Write out, word for word, the part of the listing below that opens with its first line and closes with the line containing "genus: Mimus", both included.

### Input
+-------+

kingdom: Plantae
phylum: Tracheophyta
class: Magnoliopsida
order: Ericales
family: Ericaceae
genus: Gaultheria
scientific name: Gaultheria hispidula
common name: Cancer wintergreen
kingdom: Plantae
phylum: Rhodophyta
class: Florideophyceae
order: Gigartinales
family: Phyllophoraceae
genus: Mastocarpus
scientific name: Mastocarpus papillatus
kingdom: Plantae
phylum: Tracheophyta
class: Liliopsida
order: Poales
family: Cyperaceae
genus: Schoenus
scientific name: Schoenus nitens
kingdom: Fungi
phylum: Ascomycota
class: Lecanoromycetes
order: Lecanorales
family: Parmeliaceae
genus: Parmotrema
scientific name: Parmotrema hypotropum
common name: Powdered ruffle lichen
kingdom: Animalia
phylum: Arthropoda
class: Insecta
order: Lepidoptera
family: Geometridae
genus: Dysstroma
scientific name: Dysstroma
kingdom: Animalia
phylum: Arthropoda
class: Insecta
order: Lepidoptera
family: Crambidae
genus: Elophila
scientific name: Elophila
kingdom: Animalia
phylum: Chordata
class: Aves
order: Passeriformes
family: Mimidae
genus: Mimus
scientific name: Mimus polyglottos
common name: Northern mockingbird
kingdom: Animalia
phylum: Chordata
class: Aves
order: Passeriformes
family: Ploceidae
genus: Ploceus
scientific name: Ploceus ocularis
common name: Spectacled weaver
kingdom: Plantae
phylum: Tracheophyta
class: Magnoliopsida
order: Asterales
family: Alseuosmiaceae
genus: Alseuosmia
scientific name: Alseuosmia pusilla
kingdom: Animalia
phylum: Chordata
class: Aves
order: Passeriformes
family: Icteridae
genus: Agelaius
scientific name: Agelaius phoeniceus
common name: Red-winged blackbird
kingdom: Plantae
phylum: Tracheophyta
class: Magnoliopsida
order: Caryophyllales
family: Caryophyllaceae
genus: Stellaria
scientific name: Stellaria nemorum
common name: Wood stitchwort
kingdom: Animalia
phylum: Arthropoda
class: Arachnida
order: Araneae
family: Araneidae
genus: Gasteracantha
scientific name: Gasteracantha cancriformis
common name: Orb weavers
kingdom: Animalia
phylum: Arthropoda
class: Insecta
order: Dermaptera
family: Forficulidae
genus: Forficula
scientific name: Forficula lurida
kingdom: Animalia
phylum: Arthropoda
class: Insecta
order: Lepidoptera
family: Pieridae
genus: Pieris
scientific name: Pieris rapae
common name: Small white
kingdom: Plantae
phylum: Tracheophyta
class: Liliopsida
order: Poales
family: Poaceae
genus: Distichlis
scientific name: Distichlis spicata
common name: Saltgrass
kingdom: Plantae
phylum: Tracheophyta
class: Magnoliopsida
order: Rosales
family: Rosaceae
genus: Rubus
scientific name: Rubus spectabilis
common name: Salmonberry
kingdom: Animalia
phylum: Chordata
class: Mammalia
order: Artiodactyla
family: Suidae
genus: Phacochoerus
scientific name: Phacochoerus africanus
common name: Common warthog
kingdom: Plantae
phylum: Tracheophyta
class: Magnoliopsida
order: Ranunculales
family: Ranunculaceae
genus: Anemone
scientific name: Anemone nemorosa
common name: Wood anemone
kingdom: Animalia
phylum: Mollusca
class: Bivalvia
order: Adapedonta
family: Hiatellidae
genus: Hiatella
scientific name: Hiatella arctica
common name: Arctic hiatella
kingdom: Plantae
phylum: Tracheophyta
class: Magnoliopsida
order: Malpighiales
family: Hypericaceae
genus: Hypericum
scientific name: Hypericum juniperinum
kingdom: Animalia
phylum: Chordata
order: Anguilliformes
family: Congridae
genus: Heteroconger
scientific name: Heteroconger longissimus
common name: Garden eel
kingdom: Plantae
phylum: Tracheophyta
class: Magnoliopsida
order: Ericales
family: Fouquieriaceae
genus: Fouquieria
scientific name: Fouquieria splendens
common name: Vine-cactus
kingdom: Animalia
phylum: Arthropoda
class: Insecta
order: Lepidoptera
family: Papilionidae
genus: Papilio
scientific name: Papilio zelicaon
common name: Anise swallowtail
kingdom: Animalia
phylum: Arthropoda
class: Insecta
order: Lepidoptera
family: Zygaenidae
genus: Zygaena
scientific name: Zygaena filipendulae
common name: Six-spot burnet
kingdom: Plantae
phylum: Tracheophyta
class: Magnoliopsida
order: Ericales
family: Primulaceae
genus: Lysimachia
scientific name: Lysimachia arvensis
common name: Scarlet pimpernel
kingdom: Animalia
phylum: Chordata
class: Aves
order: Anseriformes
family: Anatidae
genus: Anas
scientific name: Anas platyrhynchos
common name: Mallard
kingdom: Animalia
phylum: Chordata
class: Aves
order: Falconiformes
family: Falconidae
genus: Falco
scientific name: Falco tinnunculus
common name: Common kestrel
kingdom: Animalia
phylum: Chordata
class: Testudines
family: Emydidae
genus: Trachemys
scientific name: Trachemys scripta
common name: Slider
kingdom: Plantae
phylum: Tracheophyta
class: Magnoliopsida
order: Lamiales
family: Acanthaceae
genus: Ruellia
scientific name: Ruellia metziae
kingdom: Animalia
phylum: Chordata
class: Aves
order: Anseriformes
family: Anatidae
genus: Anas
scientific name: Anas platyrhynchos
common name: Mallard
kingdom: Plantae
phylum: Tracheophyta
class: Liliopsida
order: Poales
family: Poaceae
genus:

+-------+

### Correct answer
kingdom: Plantae
phylum: Tracheophyta
class: Magnoliopsida
order: Ericales
family: Ericaceae
genus: Gaultheria
scientific name: Gaultheria hispidula
common name: Cancer wintergreen
kingdom: Plantae
phylum: Rhodophyta
class: Florideophyceae
order: Gigartinales
family: Phyllophoraceae
genus: Mastocarpus
scientific name: Mastocarpus papillatus
kingdom: Plantae
phylum: Tracheophyta
class: Liliopsida
order: Poales
family: Cyperaceae
genus: Schoenus
scientific name: Schoenus nitens
kingdom: Fungi
phylum: Ascomycota
class: Lecanoromycetes
order: Lecanorales
family: Parmeliaceae
genus: Parmotrema
scientific name: Parmotrema hypotropum
common name: Powdered ruffle lichen
kingdom: Animalia
phylum: Arthropoda
class: Insecta
order: Lepidoptera
family: Geometridae
genus: Dysstroma
scientific name: Dysstroma
kingdom: Animalia
phylum: Arthropoda
class: Insecta
order: Lepidoptera
family: Crambidae
genus: Elophila
scientific name: Elophila
kingdom: Animalia
phylum: Chordata
class: Aves
order: Passeriformes
family: Mimidae
genus: Mimus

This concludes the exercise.